Daily Market Analysis and Forex News
Week Ahead: Will US30 hit 40,000 milestone?
- US30 ends Feb over 2% higher
- Index set to be rocked by high risk-events
- Watch out for Powell Testimony + NFP report
- Bulls in control on D1/W1 timeframe
- Key level of interest at 39300
The extraordinary list of high-risk events could inject markets with fresh volatility in the week ahead!
Investors will be dished out a platter of top-tier data, complemented with key central bank decisions and major political developments across the world:
Monday, 4th March
- CHF: SNB publishes 2023 results
- USD: Philadelphia Fed President Patrick Harker speech
Tuesday, 5th March
- CNH: China National People’s Congress
- EUR: Eurozone S&P Global Services PMI, PPI
- GBP: UK S&P Global Services PMI
- USD: US ISM services, S&P Global Services PMI
- Super Tuesday in the United States
Wednesday, 6th March
- EUR: Eurozone retail sales
- GBP: UK Chancellor presents annual budget
- CAD: BoC rate decision
- USD: Fed Chair Jerome Powell testimony, Fed Beige Book
Thursday, 7th March
- CNH: China trade, forex reserves
- EUR: ECB rate decision
- USD: Fed Chair Jerome Powell testimony
- US President Joe Biden State of Union address
Friday, 8th March
- CAD: Canada unemployment
- EUR: Eurozone GDP, Germany industrial production
- USD: US February nonfarm payrolls (NFP)
Our focus falls on the US30, which tracks the benchmark Dow Jones Industrial average index – featuring 30 industry leaders in the US economy.
The US30 ended February over 2% higher, bagging its fourth consecutive months of gains thanks to technical and fundamental forces.
Fun fact: The Dow Jones is one of the oldest U.S. indexes, having been created in 1896.

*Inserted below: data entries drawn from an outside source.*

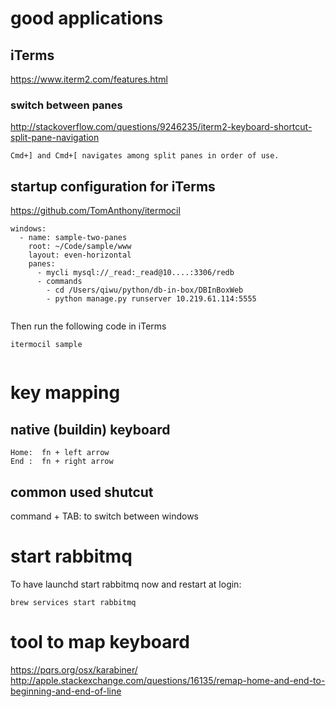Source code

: 
* good applications

** iTerms
https://www.iterm2.com/features.html

*** switch between panes
 http://stackoverflow.com/questions/9246235/iterm2-keyboard-shortcut-split-pane-navigation
#+BEGIN_SRC example
Cmd+] and Cmd+[ navigates among split panes in order of use.
#+END_SRC

** startup configuration for iTerms
https://github.com/TomAnthony/itermocil
#+BEGIN_SRC example
windows:
  - name: sample-two-panes
    root: ~/Code/sample/www
    layout: even-horizontal
    panes:
      - mycli mysql://_read:_read@10....:3306/redb
      - commands
        - cd /Users/qiwu/python/db-in-box/DBInBoxWeb 
        - python manage.py runserver 10.219.61.114:5555

#+END_SRC

Then run the following code in iTerms
#+BEGIN_SRC example
itermocil sample

#+END_SRC

* key mapping

** native (buildin) keyboard
#+BEGIN_SRC example
 Home:  fn + left arrow
 End :  fn + right arrow
#+END_SRC

** common used shutcut
command + TAB: to switch between windows

* start rabbitmq
To have launchd start rabbitmq now and restart at login:
#+BEGIN_SRC example
  brew services start rabbitmq
#+END_SRC
* tool to map keyboard
https://pqrs.org/osx/karabiner/
http://apple.stackexchange.com/questions/16135/remap-home-and-end-to-beginning-and-end-of-line
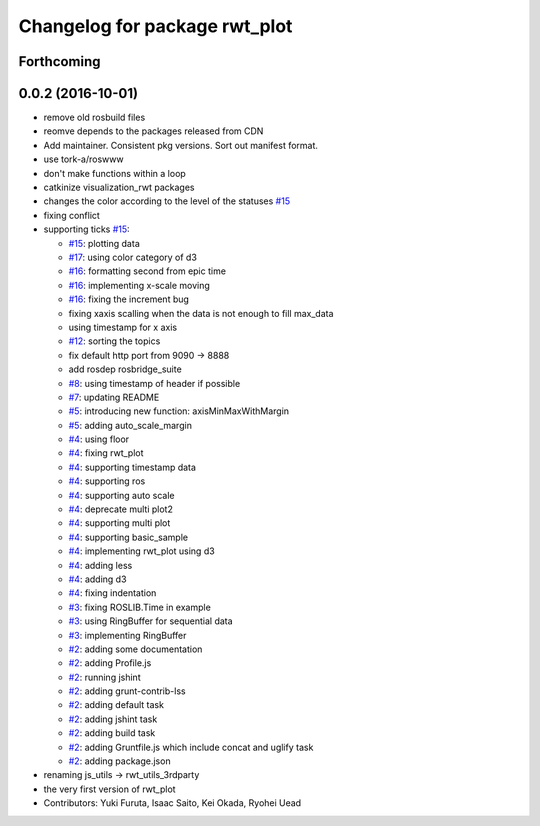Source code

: ^^^^^^^^^^^^^^^^^^^^^^^^^^^^^^
Changelog for package rwt_plot
^^^^^^^^^^^^^^^^^^^^^^^^^^^^^^

Forthcoming
-----------

0.0.2 (2016-10-01)
------------------
* remove old rosbuild files
* reomve depends to the packages released from CDN
* Add maintainer. Consistent pkg versions. Sort out manifest format.
* use tork-a/roswww
* don't make functions within a loop
* catkinize visualization_rwt packages
* changes the color according to the level of the statuses `#15 <https://github.com/tork-a/visualization_rwt/issues/15>`_
* fixing conflict
* supporting ticks `#15 <https://github.com/tork-a/visualization_rwt/issues/15>`_: 

  * `#15 <https://github.com/tork-a/visualization_rwt/issues/15>`_: plotting data
  * `#17 <https://github.com/tork-a/visualization_rwt/issues/17>`_: using color category of d3
  * `#16 <https://github.com/tork-a/visualization_rwt/issues/16>`_: formatting second from epic time
  * `#16 <https://github.com/tork-a/visualization_rwt/issues/16>`_: implementing x-scale moving
  * `#16 <https://github.com/tork-a/visualization_rwt/issues/16>`_: fixing the increment bug
  * fixing xaxis scalling when the data is not enough to fill max_data
  * using timestamp for x axis
  * `#12 <https://github.com/tork-a/visualization_rwt/issues/12>`_: sorting the topics
  * fix default http port from 9090 -> 8888
  * add rosdep rosbridge_suite
  * `#8 <https://github.com/tork-a/visualization_rwt/issues/8>`_: using timestamp of header if possible
  * `#7 <https://github.com/tork-a/visualization_rwt/issues/7>`_: updating README
  * `#5 <https://github.com/tork-a/visualization_rwt/issues/5>`_: introducing new function: axisMinMaxWithMargin
  * `#5 <https://github.com/tork-a/visualization_rwt/issues/5>`_: adding auto_scale_margin
  * `#4 <https://github.com/tork-a/visualization_rwt/issues/4>`_: using floor
  * `#4 <https://github.com/tork-a/visualization_rwt/issues/4>`_: fixing rwt_plot
  * `#4 <https://github.com/tork-a/visualization_rwt/issues/4>`_: supporting timestamp data
  * `#4 <https://github.com/tork-a/visualization_rwt/issues/4>`_: supporting ros
  * `#4 <https://github.com/tork-a/visualization_rwt/issues/4>`_: supporting auto scale
  * `#4 <https://github.com/tork-a/visualization_rwt/issues/4>`_: deprecate multi plot2
  * `#4 <https://github.com/tork-a/visualization_rwt/issues/4>`_: supporting multi plot
  * `#4 <https://github.com/tork-a/visualization_rwt/issues/4>`_: supporting basic_sample
  * `#4 <https://github.com/tork-a/visualization_rwt/issues/4>`_: implementing rwt_plot using d3
  * `#4 <https://github.com/tork-a/visualization_rwt/issues/4>`_: adding less
  * `#4 <https://github.com/tork-a/visualization_rwt/issues/4>`_: adding d3
  * `#4 <https://github.com/tork-a/visualization_rwt/issues/4>`_: fixing indentation
  * `#3 <https://github.com/tork-a/visualization_rwt/issues/3>`_: fixing ROSLIB.Time in example
  * `#3 <https://github.com/tork-a/visualization_rwt/issues/3>`_: using RingBuffer for sequential data
  * `#3 <https://github.com/tork-a/visualization_rwt/issues/3>`_: implementing RingBuffer
  * `#2 <https://github.com/tork-a/visualization_rwt/issues/2>`_: adding some documentation
  * `#2 <https://github.com/tork-a/visualization_rwt/issues/2>`_: adding Profile.js
  * `#2 <https://github.com/tork-a/visualization_rwt/issues/2>`_: running jshint
  * `#2 <https://github.com/tork-a/visualization_rwt/issues/2>`_: adding grunt-contrib-lss
  * `#2 <https://github.com/tork-a/visualization_rwt/issues/2>`_: adding default task
  * `#2 <https://github.com/tork-a/visualization_rwt/issues/2>`_: adding jshint task
  * `#2 <https://github.com/tork-a/visualization_rwt/issues/2>`_: adding build task
  * `#2 <https://github.com/tork-a/visualization_rwt/issues/2>`_: adding Gruntfile.js which include concat and uglify task
  * `#2 <https://github.com/tork-a/visualization_rwt/issues/2>`_: adding package.json

* renaming js_utils -> rwt_utils_3rdparty
* the very first version of rwt_plot
* Contributors: Yuki Furuta, Isaac Saito, Kei Okada, Ryohei Uead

Given how prices are hovering near record highs, the question is whether bulls can keep up the momentum – especially with the 40,000 milestone just a stone’s throw away.
Here are 3 factors that could impact the index:
-
Fed Chair Powell’s 2-day Testimony
Fed Chair Jerome Powell’s semi-annual testimony before Congress may offer investors crucial insight into future policy moves. Powell is expected to signal that the Fed is not in a rush to cut interest rates until inflation moves closer to the 2% target. It is worth keeping in mind that the US30 which tracks 30 of the largest US companies, remains influenced by Fed rate expectations.
- If Powell strikes a hawkish note and signals that US rates will remain higher for longer, this may weigh on the US30 – inviting bears back into the scene.
- Should the Fed Chair sound more dovish than expected and signal that rate cuts could be around the corner, this may push the index higher.
-
US February NFP report
The US economy is expected to have created 190k jobs in February, a noticeable drop from the blowout 353k jobs added in January. However, this is still above Jerome Powell's estimated neutral pace of 100k. The unemployment rate is forecast to remain unchanged at 3.7% while average hourly earnings are seen ticking lower to 0.3% month-on-month, down from 0.6% in the prior period.
Note: before the US jobs report on Friday, watch out for other key US data releases earlier in the week and speeches by Fed officials.
Traders are currently pricing in a 90% probability of a 25-basis point cut by June 2024, according to Fed Funds futures.
- The US30 is likely to trade lower if a strong US jobs report supports the case around the Fed keeping interest rates higher for longer.
- Should the NFP report disappoint, this could reinforce bets around the Fed cutting rates sooner than expected – boosting the US30 as a result.
-
Technical forces
The US30 remains in an uptrend on the daily charts as there have been consistently higher highs and higher lows. Prices are trading above the 50, 100 and 200-day SMA while the MACD trade above zero. However, the Relative Strength Index is not far away from overbought territory with some signs of exhaustion below the 39300 level.
- A solid breakout and daily close above 39300 may open a path towards fresh all-time highs with the next psychological level at 40000.
- Should 39300 prove to be reliable resistance, this could trigger a decline back towards 38500 and the 50-day SMA at 38170.